Water quantity and quality, conservation programs, the bark beetle problem and the nation’s dairy industry were topics topping the agenda Tuesday morning at a U.S. House Committee on Agriculture hearing to review agriculture policy in advance of the 2012 Food, Conservation and Energy Act, commonly referred to as the farm bill.

The more than two-hour meeting at Laramie County Community College drew about 100 people, many of them ranchers and farmers from Wyoming with a few from Colorado, including Les Hardesty of Greeley and Jerry Cooksey of Roggen, who addressed eight members of the committee that included Rep. Betsy Markey, D-Colo.

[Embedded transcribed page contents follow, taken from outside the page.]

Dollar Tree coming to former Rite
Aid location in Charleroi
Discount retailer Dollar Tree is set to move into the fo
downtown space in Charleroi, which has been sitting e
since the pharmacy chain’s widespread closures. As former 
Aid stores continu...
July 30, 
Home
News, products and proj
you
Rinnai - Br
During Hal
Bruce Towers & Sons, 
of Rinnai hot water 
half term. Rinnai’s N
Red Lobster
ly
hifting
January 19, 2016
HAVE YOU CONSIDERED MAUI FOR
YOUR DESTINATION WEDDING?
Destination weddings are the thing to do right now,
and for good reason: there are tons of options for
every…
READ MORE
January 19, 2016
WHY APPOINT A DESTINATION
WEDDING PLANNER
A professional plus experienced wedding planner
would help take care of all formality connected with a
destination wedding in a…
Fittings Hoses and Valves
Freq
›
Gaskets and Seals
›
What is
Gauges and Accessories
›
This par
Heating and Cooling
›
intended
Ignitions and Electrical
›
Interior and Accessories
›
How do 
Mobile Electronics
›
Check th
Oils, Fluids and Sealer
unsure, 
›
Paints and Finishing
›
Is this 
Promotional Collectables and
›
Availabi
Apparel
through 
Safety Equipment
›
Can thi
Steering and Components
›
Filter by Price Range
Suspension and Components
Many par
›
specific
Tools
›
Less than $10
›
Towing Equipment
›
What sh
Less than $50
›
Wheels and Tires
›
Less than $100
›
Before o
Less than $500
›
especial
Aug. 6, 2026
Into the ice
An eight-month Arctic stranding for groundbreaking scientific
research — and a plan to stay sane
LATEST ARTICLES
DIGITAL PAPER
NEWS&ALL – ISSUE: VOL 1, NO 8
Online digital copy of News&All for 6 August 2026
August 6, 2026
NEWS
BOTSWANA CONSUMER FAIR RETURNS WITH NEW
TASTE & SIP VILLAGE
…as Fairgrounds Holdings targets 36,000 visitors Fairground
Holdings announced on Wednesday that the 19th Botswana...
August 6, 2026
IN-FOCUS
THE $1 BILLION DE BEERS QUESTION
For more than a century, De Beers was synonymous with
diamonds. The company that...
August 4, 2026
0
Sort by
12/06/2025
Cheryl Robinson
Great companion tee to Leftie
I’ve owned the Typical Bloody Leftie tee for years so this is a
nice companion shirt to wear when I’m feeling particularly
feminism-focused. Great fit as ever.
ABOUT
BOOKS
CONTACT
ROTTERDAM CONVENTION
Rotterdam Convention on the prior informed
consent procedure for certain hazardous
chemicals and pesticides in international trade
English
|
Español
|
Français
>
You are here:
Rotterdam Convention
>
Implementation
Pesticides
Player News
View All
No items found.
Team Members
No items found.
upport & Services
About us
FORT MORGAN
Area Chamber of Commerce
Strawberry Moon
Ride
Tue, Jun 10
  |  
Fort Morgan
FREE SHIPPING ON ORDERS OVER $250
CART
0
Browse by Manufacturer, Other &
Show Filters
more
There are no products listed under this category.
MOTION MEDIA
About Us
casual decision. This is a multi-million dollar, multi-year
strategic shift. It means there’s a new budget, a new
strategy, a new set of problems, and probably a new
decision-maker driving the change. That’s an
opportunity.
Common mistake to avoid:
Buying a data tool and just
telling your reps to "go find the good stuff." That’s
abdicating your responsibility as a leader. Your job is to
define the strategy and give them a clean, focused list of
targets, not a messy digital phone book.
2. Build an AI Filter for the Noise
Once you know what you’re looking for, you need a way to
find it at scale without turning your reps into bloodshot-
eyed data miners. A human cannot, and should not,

Tuesday’s meeting was the fourth in a series being conducted across the nation.

The first panel addressed the bark beetle problem in the mountains of Wyoming and Colorado, specifically in the Arapahoe and Roosevelt national forests of northern Colorado and the Medicine Bow region of southern Wyoming.

In a response to a question from Markey, Cables said the forest service is looking at possible forest closures due to a safety hazard of falling trees, and said $40 million has been spent in clearing roads of fallen trees and other mitigation work.

In a response to a question from Rep. Jeff Fortenberry, R-Neb., Cables said there is research being conducted that indicates the loss of millions of trees to the insect will result in a pattern change of snowmelt.

“When we don’t have the shade to hold the snow, then the snow melts quicker and comes off the mountains faster and sooner, so there won’t be water available when it is needed in critical summer months,” Cables said.

Rep. Collin Peterson, D-Minn., chairman of the committee, said “traditional farm programs are a small part of the farm bill, but without them many farmers wouldn’t get the financing they need,” adding drafting a bill “this size takes a lot of time and effort.”

Peterson took shots at what he called “extreme environmentalists,” who threaten federal agencies such as the Forest Service with lawsuits on programs those agencies want to implement and stall western water projects.

“It’s ridiculous, and they (environmentalists) are making a lot of money by doing it,” Peterson said to applause. Unfortunately, he said in an interview after the meeting, “there’s not anything we (the House committee) can do, because we don’t have the jurisdiction.”

Cooksey encouraged the committee to continue to provide a farm safety net in the next farm bill that reflects the realities of “today’s production system, protecting us from volatile weather and market conditions, and supports our stewardship and conservation of agricultural land.” He said that safety net needs to be reliable, be flexible and provide meaningful coverage for producers throughout the country.

“Agriculture currently constitutes the one segment of the nation’s trade portfolio that results in a trade surplus,” Cooksey said. As president of the Colorado Association of Wheat Growers, Cooksey said his organization is in line with the national organization, which supports “a robust trade agenda including passage of pending bilateral free trade agreements.”

He, along with Wyoming ranchers, urged the maintaining of conservation programs, such as the Conservation Reserve Program, which has taken marginal crop land out of production and put it into grass, while at the same time adjusting to new programs implemented in the past couple of years.

Hardesty said the nation’s dairy industry is starting to see recovery from a “disastrous 2009,” but that recovery is slower than anticipated.

“While I understand and appreciate the timeline you have outlined for farm policy development, I want to stress that the idea of waiting until 2012 to reform dairy policy leaves many of us concerned,” Hardesty said. “Many of my neighbors are wondering if they will make it to 2011. Keep that in mind as you continue your discussions. Dairy leaders are working hard to develop consensus within the industry yet this year.”